Return predictions from every forest sampled (either / both of mean and variance). Return type is either a single array of predictions, if a BART model only includes a mean or variance term, or a tuple of prediction arrays, if a BART model includes both.

Parameters:

Name Type Description Default
covariates array

Test set covariates.

required
basis array

Optional test set basis vector, must be provided if the model was trained with a leaf regression basis.

None

Returns:

Name Type Description
mu_x (array, optional)

Mean forest predictions.

sigma2_x (array, optional)

Variance forest predictions.

predict_mean(covariates, basis=None) #

Predict expected conditional outcome from a BART model.

Parameters:

Name Type Description Default
covariates array

Test set covariates.

required
basis array

Optional test set basis vector, must be provided if the model was trained with a leaf regression basis.

None

Returns:

Type Description
array

Mean forest predictions.

predict_variance(covariates) #

Predict expected conditional variance from a BART model.

Parameters:

Name Type Description Default
covariates array

Test set covariates.

required

Returns:

Type Description
array

Variance forest predictions.

to_json() #

Converts a sampled BART model to JSON string representation (which can then be saved to a file or processed using the json library)

**Data for analysis**
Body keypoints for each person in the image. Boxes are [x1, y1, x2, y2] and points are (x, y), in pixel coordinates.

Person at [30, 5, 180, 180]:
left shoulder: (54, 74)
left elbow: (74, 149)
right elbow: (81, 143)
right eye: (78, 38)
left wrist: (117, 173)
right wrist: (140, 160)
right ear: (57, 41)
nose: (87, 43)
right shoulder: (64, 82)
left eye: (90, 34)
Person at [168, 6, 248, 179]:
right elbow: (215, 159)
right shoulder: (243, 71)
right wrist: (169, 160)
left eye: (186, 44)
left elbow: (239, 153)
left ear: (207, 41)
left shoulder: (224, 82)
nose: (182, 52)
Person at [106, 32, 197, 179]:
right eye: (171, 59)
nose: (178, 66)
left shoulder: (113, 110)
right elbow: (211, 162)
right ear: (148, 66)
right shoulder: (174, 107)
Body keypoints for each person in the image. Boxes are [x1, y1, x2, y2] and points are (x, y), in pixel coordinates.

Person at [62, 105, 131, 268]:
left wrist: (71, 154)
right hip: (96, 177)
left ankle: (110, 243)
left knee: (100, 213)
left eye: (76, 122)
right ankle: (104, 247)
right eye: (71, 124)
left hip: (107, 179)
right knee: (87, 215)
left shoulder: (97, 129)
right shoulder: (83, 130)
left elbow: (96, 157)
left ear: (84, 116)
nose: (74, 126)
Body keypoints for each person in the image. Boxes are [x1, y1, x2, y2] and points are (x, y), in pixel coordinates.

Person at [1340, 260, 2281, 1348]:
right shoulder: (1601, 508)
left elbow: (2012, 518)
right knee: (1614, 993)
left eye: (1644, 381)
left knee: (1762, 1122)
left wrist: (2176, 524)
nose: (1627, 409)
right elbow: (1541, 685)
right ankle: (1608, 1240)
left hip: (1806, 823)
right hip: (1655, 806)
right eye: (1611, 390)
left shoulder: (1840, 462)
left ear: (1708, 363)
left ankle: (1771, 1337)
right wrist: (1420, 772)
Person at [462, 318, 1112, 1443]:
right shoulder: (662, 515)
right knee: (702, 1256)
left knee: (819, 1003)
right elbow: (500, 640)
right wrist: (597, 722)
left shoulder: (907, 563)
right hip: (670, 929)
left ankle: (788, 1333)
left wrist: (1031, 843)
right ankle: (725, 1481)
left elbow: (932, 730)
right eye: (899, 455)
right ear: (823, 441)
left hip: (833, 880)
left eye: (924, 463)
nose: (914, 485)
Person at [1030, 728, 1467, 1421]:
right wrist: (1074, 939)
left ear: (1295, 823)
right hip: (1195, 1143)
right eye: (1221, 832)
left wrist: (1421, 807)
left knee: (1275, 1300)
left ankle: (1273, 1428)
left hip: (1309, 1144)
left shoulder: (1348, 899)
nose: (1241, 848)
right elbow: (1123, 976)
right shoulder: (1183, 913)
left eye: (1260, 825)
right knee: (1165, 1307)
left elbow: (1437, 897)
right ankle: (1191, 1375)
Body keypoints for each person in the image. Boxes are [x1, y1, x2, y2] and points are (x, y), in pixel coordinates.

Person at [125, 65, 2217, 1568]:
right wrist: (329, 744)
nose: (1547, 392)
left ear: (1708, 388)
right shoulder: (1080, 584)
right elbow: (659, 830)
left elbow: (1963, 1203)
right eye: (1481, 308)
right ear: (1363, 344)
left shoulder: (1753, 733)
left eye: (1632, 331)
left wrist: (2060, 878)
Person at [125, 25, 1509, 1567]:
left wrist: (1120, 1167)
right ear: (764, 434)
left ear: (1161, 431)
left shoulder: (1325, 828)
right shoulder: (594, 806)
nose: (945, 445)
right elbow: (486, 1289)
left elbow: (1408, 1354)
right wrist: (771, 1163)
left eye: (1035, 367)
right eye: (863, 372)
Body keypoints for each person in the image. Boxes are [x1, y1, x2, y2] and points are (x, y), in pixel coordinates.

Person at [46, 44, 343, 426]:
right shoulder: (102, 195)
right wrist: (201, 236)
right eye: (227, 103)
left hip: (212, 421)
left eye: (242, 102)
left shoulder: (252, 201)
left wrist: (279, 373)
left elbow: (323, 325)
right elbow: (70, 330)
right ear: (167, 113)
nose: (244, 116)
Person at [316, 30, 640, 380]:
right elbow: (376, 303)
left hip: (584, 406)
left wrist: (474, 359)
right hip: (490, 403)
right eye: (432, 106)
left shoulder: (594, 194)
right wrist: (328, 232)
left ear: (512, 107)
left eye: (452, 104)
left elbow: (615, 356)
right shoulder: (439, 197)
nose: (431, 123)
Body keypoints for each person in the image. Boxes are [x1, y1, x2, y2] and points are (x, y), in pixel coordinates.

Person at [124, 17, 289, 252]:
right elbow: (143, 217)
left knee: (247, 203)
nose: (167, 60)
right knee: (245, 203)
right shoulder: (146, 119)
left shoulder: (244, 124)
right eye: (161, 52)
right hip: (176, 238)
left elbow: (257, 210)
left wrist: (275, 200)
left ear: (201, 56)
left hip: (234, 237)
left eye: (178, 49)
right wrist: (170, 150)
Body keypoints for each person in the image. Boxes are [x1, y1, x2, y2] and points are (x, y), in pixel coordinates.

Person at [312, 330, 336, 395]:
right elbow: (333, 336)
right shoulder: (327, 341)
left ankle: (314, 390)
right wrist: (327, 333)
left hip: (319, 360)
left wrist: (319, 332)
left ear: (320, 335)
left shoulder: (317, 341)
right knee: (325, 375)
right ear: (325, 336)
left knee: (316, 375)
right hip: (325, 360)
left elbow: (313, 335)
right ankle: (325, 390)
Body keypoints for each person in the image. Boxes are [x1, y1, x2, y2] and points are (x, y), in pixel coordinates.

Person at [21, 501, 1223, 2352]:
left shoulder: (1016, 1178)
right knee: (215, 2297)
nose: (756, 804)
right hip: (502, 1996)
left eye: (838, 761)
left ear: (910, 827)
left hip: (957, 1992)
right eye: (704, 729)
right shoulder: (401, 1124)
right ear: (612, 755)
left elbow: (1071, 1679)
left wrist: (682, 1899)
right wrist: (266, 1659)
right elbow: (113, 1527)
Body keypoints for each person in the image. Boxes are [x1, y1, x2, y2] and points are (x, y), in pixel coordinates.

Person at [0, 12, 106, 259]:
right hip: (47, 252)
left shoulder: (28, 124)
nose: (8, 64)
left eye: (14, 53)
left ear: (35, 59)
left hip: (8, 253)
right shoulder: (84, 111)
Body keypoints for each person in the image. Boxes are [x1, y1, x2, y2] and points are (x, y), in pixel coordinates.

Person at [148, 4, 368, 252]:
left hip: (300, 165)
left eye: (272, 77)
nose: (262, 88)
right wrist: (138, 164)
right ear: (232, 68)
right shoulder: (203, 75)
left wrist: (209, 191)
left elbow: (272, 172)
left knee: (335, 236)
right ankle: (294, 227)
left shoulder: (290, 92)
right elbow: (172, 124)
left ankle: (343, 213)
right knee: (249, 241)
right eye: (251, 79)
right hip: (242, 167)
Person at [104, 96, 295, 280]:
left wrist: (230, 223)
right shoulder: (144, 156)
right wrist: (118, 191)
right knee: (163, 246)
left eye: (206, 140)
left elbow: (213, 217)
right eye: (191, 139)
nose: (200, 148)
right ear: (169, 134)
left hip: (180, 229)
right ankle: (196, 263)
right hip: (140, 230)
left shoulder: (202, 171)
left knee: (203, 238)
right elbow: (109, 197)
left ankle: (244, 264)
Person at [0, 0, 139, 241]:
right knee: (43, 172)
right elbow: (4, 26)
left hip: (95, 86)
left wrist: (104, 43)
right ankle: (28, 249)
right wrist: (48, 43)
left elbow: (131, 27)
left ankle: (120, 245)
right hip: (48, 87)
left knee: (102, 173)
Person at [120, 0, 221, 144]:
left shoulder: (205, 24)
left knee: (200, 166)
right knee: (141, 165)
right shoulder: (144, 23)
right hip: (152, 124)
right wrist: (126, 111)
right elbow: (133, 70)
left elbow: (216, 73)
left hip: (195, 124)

**Exercises to complete**
a. Reproduce the part of the BART documentation from "Return predictions from" up to and including "model includes both.".
b. According to the BART documentation, when must the optional test set basis vector be provided?

**Answers for the tasks**
a.
Return predictions from every forest sampled (either / both of mean and variance). Return type is either a single array of predictions, if a BART model only includes a mean or variance term, or a tuple of prediction arrays, if a BART model includes both.

b. It must be provided if the model was trained with a leaf regression basis.